Perhaps they should write some better billing software.

They do - for example the whole PAYG platform, rather than monthly
subscriptions, was new. Nevertheless, any billing system needs "levers
to pull" (to implement a fancy new charging scheme[1]) and if they
aren't there, the marketing people have to think again.


Where I work now, those of us who create and run the back-end software
get requirements from the rest of the business, which we then implement.
In EVERY place that I've worked, that is what happens. Marketing (or
whoever) say "we need thus and so", and we say either "OK, it will take
X weeks, you can have it in Whatevermonth", or we say "that breaks the
laws of physics, what do you *really* want?", or we say "that conflicts
with this other requirement, oil up and get in a cage with them and
fight it out".

So the marketing people need to think about what levers they would like
to pull.

▸ **What is required**: Return the passage about billing software and business requirements word for word, between "They do - for" and "to think again.", inclusive. The items that follow play no part in what is asked here.

▸ **Excerpted data**:
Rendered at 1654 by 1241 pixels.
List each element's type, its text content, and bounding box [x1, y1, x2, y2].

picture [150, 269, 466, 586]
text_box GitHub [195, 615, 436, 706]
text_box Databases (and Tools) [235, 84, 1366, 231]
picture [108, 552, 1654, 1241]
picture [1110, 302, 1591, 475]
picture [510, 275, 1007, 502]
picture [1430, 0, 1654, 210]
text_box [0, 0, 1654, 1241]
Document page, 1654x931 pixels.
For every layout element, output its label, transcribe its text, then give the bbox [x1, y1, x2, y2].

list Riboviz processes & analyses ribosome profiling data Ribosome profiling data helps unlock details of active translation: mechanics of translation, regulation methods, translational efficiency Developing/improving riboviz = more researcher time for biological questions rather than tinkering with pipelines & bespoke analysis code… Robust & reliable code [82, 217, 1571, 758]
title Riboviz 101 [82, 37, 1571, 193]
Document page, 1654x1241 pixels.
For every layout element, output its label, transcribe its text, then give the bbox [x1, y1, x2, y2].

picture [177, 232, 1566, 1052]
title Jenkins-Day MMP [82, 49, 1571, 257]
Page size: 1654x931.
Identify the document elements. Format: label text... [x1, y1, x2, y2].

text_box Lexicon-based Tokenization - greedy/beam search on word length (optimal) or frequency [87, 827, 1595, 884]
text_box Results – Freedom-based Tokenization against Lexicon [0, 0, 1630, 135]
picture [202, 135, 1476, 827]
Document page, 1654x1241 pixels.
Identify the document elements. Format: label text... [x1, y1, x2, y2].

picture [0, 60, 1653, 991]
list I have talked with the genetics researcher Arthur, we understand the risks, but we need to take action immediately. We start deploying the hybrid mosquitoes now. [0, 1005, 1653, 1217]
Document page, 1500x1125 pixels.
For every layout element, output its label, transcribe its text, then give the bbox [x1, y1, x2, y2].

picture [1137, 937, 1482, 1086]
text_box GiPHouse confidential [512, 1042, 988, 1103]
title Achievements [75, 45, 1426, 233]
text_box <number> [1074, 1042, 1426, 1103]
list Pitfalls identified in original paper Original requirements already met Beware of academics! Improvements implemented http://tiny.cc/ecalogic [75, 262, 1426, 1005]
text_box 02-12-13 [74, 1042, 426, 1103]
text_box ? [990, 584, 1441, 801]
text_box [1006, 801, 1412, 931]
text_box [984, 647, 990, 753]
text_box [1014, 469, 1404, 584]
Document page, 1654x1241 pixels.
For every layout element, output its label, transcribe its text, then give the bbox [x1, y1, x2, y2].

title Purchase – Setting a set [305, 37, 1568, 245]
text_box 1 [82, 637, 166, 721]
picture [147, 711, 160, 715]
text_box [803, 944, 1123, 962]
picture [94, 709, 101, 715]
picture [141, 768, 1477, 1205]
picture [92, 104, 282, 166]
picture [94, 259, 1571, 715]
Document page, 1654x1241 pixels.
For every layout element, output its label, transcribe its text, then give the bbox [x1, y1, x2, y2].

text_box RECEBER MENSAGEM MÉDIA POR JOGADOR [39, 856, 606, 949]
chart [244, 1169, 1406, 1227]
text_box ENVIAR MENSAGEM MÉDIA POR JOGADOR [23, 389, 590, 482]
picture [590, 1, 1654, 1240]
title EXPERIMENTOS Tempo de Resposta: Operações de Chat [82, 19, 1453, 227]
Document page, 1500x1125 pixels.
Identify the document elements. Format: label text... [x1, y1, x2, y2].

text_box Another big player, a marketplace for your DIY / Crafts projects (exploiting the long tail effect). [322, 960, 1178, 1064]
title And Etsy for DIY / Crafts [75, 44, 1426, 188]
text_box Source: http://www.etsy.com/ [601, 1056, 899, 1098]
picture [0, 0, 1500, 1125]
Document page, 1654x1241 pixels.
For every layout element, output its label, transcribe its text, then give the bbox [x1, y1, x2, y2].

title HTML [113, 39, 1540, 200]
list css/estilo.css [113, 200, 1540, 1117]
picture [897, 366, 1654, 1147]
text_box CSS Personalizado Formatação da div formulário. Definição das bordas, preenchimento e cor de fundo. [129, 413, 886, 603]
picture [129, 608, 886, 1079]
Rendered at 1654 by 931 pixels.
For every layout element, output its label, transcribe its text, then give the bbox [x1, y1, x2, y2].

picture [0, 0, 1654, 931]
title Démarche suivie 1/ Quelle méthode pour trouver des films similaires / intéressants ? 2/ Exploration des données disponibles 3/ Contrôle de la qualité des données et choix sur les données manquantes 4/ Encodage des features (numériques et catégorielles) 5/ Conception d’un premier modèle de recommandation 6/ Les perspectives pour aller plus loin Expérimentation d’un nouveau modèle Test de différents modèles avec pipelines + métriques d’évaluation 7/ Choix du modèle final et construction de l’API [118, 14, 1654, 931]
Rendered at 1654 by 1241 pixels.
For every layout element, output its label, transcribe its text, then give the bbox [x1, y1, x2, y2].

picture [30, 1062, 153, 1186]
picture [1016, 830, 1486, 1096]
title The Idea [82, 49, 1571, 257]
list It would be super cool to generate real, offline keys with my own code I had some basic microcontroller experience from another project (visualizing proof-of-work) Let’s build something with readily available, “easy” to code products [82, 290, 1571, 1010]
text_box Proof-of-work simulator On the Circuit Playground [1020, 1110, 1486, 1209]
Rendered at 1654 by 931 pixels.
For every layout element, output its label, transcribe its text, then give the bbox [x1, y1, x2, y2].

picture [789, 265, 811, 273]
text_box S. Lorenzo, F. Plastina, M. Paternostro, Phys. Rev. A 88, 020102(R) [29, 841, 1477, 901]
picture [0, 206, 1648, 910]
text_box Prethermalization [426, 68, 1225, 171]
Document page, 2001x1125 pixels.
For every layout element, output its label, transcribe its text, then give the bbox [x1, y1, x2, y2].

▸ **Result**:
They do - for example the whole PAYG platform, rather than monthly
subscriptions, was new. Nevertheless, any billing system needs "levers
to pull" (to implement a fancy new charging scheme[1]) and if they
aren't there, the marketing people have to think again.